The total value of residential building permits issued in Canada in April pulled back from a peak in March, led by a double-digit decline in British Columbia residential construction.

More than $7.7 billion in residential permits were issued nationally in April, down 6.7 per cent from a record high of more than $8 billion in March.

Monthly declines in B.C. and Quebec home building contributed most to that change, according to new data from Statistics Canada.

B.C.’s residential construction permits dropped 23.7 per cent from a month earlier, though, at more than $1.1 billion for the month, residential still accounted for the bulk of the $1.5 billion in total April permits. Non-residential construction in B.C.  was up 28.8 per cent from March and by a similar amount from a year earlier.


In contrast, Alberta’s 9.8 per cent increase in building permits, month-over-month, was led by a surge in the residential sector, which increased 15.5 per cent from March to $909 million. For the year, Alberta residential building permits are up 100 per cent from April of 2020.

Saskatchewan’s April building permits increased 16.1 per cent from March – the largest month-over-month increase in the west – led by a 38.7 per cent rise in non-residential construction. The provincial permits totalled $147 million in April, up 74.9 per cent from the same month a year earlier.

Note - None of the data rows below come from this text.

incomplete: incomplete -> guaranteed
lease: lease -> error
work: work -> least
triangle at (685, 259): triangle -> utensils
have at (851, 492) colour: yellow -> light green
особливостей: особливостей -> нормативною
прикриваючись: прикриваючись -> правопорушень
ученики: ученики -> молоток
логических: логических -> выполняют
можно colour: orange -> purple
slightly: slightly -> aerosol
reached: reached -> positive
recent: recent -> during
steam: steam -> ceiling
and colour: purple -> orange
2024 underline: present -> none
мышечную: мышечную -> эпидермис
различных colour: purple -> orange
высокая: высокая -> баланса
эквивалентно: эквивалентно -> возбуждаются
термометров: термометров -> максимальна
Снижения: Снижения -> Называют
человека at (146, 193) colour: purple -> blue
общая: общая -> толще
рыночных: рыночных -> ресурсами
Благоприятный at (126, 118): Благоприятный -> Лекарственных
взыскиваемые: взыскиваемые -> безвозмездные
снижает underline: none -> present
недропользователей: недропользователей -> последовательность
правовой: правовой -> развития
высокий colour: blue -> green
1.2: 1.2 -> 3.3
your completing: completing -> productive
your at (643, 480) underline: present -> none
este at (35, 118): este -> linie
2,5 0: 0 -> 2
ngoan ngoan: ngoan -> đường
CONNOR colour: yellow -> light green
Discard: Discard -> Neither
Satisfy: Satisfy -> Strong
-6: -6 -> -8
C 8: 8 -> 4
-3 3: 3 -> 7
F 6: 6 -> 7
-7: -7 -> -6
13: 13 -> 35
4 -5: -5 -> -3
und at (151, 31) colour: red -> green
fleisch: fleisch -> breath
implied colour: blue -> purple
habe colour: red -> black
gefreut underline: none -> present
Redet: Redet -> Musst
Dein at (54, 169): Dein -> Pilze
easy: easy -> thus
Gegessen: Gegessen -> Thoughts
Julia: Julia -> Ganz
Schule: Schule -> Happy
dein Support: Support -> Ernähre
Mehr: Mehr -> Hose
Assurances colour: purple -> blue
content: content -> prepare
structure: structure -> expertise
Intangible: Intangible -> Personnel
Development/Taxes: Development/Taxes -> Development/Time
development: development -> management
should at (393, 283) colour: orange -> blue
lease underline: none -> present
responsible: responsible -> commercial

Manitoba, which has seen total building permits rise 30 per cent year-over-year, suffered a 7 per cent decline month-over-month to an April tally of $292.4 million.

In B.C., the biggest building site in the west, overall declines in permit values were concentrated in Metro Vancouver (-28.9 per cent) and Abbotsford-Mission (-62.4 per cent). Values edged down in Kelowna (-1.6 per cent) but soared 47.7 per cent in Victoria.

Year-over-year, building permit values in B.C.’s capital region were up 116.6 per cent in April to lead all Western Canadian cities.

Nationally, total Canadian building permits in April reached $11.1 billion, down 0.5 per cent from March, but non-residential construction was up 17.4 per cent, month-over-month, to nearly $3.4 billion, Statistics Canada reports.